• [Activity]:
Please work out how many lines in the data below contain "riproduzione", and reply with that number alone.

• [Data in this exercise]:

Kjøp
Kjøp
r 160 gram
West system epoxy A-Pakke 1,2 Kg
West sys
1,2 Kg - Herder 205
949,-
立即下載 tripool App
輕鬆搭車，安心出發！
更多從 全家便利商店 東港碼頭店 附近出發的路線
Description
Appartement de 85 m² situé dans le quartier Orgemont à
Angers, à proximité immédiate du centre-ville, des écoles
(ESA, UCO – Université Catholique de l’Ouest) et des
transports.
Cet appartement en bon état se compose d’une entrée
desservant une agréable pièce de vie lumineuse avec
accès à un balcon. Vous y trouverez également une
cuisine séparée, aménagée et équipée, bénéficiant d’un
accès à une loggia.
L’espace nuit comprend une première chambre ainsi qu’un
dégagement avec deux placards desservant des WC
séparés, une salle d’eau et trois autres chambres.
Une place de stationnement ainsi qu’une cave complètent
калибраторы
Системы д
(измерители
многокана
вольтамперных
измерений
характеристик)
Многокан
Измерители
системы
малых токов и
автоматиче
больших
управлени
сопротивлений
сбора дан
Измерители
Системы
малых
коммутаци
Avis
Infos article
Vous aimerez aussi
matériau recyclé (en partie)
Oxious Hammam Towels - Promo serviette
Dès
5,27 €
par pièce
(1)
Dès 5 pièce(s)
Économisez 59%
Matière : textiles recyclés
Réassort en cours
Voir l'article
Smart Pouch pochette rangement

* * *

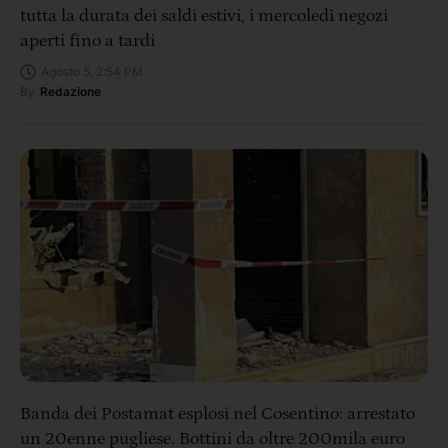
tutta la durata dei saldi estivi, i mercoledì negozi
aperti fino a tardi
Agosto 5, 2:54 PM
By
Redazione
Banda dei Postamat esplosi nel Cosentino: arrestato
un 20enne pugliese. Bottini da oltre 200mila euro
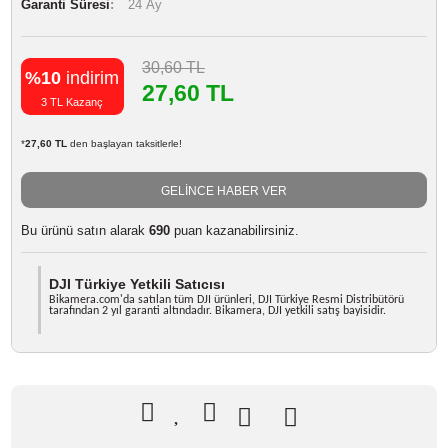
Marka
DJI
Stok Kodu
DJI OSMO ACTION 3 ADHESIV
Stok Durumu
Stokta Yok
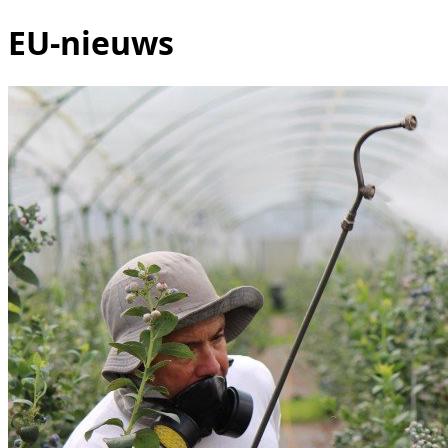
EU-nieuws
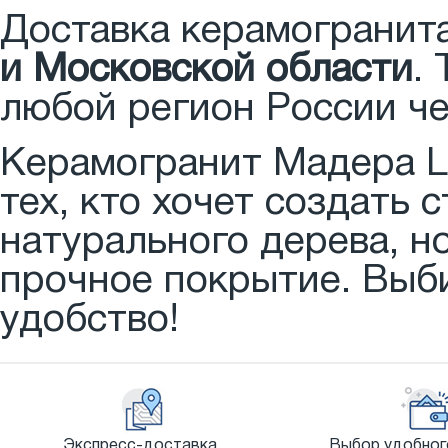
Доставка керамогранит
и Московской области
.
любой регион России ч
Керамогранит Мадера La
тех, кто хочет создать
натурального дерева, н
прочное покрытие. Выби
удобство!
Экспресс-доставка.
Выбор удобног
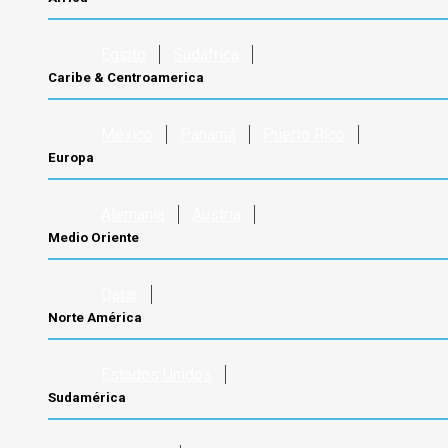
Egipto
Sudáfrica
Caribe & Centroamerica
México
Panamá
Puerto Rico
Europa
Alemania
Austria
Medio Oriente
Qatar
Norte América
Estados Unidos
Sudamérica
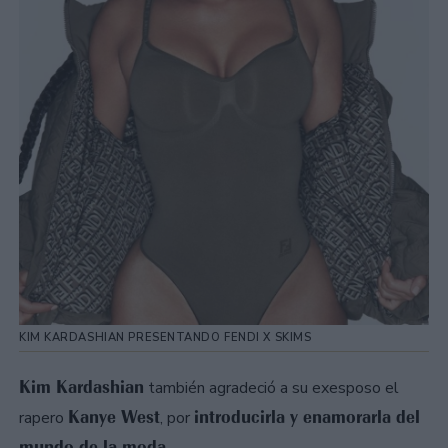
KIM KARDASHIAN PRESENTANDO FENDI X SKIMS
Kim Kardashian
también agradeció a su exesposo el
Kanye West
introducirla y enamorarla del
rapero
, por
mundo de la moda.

* * *

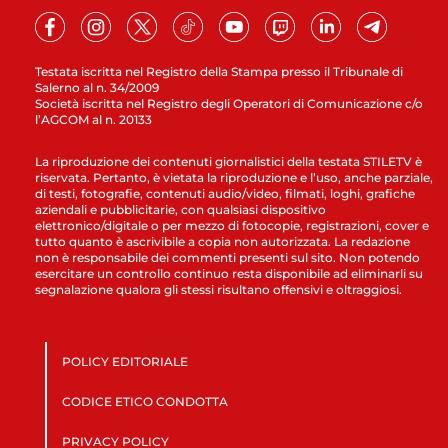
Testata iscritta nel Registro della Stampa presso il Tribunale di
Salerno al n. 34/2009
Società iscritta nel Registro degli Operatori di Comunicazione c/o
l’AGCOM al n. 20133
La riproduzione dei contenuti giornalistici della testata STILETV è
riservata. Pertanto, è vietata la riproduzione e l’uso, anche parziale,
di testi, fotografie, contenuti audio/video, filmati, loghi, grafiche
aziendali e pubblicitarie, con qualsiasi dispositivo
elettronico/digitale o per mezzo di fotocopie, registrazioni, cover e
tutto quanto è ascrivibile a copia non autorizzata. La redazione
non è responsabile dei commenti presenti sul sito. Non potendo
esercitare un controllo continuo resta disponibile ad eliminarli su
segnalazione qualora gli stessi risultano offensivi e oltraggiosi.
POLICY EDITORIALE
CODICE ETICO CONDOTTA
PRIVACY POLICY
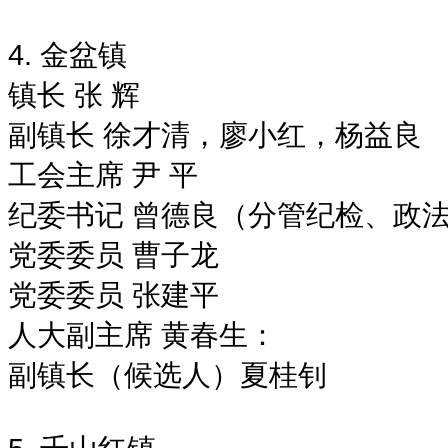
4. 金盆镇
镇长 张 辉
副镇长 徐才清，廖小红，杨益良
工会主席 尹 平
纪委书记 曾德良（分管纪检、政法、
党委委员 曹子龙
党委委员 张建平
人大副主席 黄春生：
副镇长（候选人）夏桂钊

• [The completed task]:
2